A entrada dos jovens no tráfico de droga é uma questão preocupante. Em regra, tudo começa pelo envolvimento em situações de menor gravidade, como a distribuição em pequena escala ou o transporte ocasional que podem culminar com a detenção e o primeiro contato com sistema de justiça criminal (Tribunais e prisões), o que tem um impacto negativo na vida de um jovem.
Os contextos socioeconómicos desfavoráveis, a pressão do ambiente envolvente, os problemas escolares, a incapacidade de inserção no mundo laboral e a ansiedade de obter rendimentos rapidamente, fazem parte da lista de fatores que contribuem para que muitos jovens optem por se dedicar a esta atividade e a outras, nomeadamente os crimes contra o património.
A propósito de uma situação de tráfico de droga de menor gravidade, o Tribunal da Relação de Lisboa, num Acórdão de 11/09/2025, decidiu o seguinte:
I.O agente do crime de tráfico de menor gravidade deverá estar nestas circunstâncias, tendencialmente cumulativas: a actividade de tráfico é exercida por contacto directo do agente com quem consome e sem recurso a intermediários e com os meios normais que as pessoas usam para se relacionarem; as quantidades que esse vendedor transmite a cada um dos consumidores são adequadas ao consumo individual destes, sendo a quantidade que ele detém compatível com a sua pequena venda num período de tempo curto; as operações de cultivo ou de corte e embalagem do produto são pouco sofisticadas; os proventos obtidos são os necessários para a subsistência própria ou dos familiares dependentes, com um nível de vida necessariamente modesto e semelhante ao das outras pessoas do meio onde vivem, ou então os necessários para serem utilizados, essencialmente, no consumo próprio de produtos estupefacientes; a actividade em causa deve ser exercida em área geográfica restrita; e, ainda que se verifiquem as circunstâncias mencionadas anteriormente, não podem ocorrer qualquer das outras mencionadas no art. 24.º do Decreto-Lei n.º 15/93, de 22 de Janeiro.
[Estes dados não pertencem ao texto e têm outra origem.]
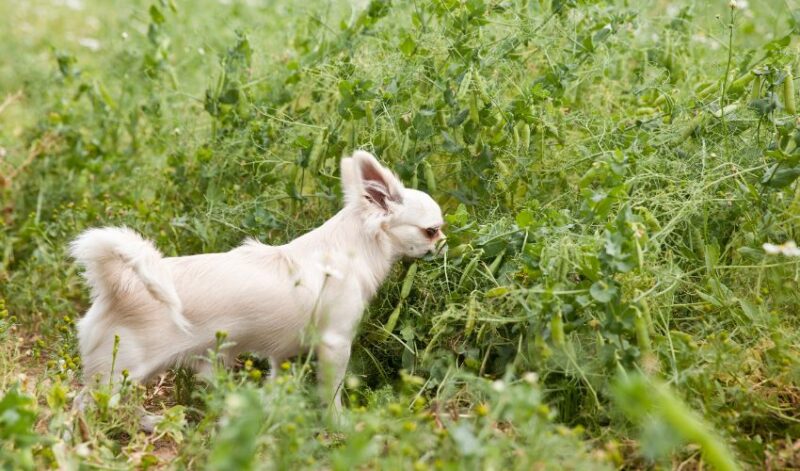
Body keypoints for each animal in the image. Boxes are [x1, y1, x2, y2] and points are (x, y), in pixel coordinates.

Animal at [69, 151, 444, 412]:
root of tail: (118, 287)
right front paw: (339, 426)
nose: (444, 243)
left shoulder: (283, 355)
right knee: (83, 408)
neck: (351, 249)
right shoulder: (335, 343)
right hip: (120, 373)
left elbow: (278, 384)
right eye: (431, 230)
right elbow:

II.Tendo o vendedor continuado a sua actividade, já depois de uma primeira detenção e advertência, e tendo passado a vender novos tipos de substâncias estupefacientes, obtendo proventos ainda mais avultados, esta sua nova conduta integra o tipo fundamental previsto no art. 21.º do diploma citado.
III.O regime especial para jovens delinquentes não é automático e só se justifica a sua aplicação se, no caso concreto, existirem reais e sérias vantagens que contribuam de forma significativa para a reinserção social do jovem. Assim, se a conduta revelar que não se trata de factos meramente isolados, por já ter sido confrontado com a justiça e nada ter feito para alterar o seu comportamento, tal regime deve ser afastado.
Este Acórdão dá-nos uma imagem da transição do tráfico de menor gravidade para uma modalidade de tráfico mais grave e que pode ir num crescendo até à associação criminosa. Isto porque existe uma grande porosidade entre a denominada criminalidade de massa, onde se insere o tráfico de menor gravidade e o crime organizado. Neste domínio, não poderíamos deixar de mencionar o alerta efetuado pela Europol sobre os novos métodos e rotas utilizados pela criminalidade organizada, tudo num contexto de evolução, diversificação e rápida adaptação.
Assim, o tráfico de menor gravidade, ao contrário do que parece, não é algo de somenos importância e além da vertente criminal tem que se compreender as motivações, o contexto e os impactos desta realidade, de forma a desenhar estratégias de prevenção e de intervenção mais eficazes. Caso contrário, podemos assistir ao avolumar de tiroteios ao estilo marselhês ou belga e à presença de militares a patrulhar as ruas (uma estratégia de eficácia duvidosa) como poderá acontecer em Bruxelas a partir do início de 2026.